**Your assignment**
Output all records verbatim.

(Collected data)
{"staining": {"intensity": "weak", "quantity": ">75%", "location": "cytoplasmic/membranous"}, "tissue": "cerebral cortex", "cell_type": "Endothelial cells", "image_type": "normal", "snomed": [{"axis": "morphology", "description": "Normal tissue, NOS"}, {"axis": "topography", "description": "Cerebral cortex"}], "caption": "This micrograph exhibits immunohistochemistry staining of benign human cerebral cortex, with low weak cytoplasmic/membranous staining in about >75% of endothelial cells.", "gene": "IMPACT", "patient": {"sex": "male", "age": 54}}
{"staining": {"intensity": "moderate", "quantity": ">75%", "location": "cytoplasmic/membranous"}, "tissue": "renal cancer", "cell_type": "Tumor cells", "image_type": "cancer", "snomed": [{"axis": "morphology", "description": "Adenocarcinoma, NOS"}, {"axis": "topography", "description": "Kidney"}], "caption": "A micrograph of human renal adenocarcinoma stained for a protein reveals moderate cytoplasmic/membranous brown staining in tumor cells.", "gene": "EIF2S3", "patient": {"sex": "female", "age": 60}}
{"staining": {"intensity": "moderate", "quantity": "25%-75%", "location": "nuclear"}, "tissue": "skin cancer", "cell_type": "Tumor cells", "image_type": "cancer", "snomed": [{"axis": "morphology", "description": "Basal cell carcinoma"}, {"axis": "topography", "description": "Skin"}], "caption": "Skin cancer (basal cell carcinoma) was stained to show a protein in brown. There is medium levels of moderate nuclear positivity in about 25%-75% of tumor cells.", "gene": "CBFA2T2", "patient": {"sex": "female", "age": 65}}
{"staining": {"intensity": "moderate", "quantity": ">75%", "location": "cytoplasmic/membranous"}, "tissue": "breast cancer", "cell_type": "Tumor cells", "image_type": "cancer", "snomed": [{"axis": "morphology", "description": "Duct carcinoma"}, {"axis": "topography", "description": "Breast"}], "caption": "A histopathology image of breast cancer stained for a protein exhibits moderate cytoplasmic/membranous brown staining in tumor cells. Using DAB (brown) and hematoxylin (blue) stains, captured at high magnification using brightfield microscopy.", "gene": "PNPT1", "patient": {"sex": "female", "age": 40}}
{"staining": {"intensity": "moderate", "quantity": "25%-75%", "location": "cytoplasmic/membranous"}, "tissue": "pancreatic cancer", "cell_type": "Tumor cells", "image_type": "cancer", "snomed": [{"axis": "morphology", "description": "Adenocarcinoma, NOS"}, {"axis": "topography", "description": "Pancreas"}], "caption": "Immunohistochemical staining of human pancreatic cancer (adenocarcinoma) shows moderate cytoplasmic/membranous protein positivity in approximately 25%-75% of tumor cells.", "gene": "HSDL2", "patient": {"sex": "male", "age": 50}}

**Task response**
{"staining": {"intensity": "weak", "quantity": ">75%", "location": "cytoplasmic/membranous"}, "tissue": "cerebral cortex", "cell_type": "Endothelial cells", "image_type": "normal", "snomed": [{"axis": "morphology", "description": "Normal tissue, NOS"}, {"axis": "topography", "description": "Cerebral cortex"}], "caption": "This micrograph exhibits immunohistochemistry staining of benign human cerebral cortex, with low weak cytoplasmic/membranous staining in about >75% of endothelial cells.", "gene": "IMPACT", "patient": {"sex": "male", "age": 54}}
{"staining": {"intensity": "moderate", "quantity": ">75%", "location": "cytoplasmic/membranous"}, "tissue": "renal cancer", "cell_type": "Tumor cells", "image_type": "cancer", "snomed": [{"axis": "morphology", "description": "Adenocarcinoma, NOS"}, {"axis": "topography", "description": "Kidney"}], "caption": "A micrograph of human renal adenocarcinoma stained for a protein reveals moderate cytoplasmic/membranous brown staining in tumor cells.", "gene": "EIF2S3", "patient": {"sex": "female", "age": 60}}
{"staining": {"intensity": "moderate", "quantity": "25%-75%", "location": "nuclear"}, "tissue": "skin cancer", "cell_type": "Tumor cells", "image_type": "cancer", "snomed": [{"axis": "morphology", "description": "Basal cell carcinoma"}, {"axis": "topography", "description": "Skin"}], "caption": "Skin cancer (basal cell carcinoma) was stained to show a protein in brown. There is medium levels of moderate nuclear positivity in about 25%-75% of tumor cells.", "gene": "CBFA2T2", "patient": {"sex": "female", "age": 65}}
{"staining": {"intensity": "moderate", "quantity": ">75%", "location": "cytoplasmic/membranous"}, "tissue": "breast cancer", "cell_type": "Tumor cells", "image_type": "cancer", "snomed": [{"axis": "morphology", "description": "Duct carcinoma"}, {"axis": "topography", "description": "Breast"}], "caption": "A histopathology image of breast cancer stained for a protein exhibits moderate cytoplasmic/membranous brown staining in tumor cells. Using DAB (brown) and hematoxylin (blue) stains, captured at high magnification using brightfield microscopy.", "gene": "PNPT1", "patient": {"sex": "female", "age": 40}}
{"staining": {"intensity": "moderate", "quantity": "25%-75%", "location": "cytoplasmic/membranous"}, "tissue": "pancreatic cancer", "cell_type": "Tumor cells", "image_type": "cancer", "snomed": [{"axis": "morphology", "description": "Adenocarcinoma, NOS"}, {"axis": "topography", "description": "Pancreas"}], "caption": "Immunohistochemical staining of human pancreatic cancer (adenocarcinoma) shows moderate cytoplasmic/membranous protein positivity in approximately 25%-75% of tumor cells.", "gene": "HSDL2", "patient": {"sex": "male", "age": 50}}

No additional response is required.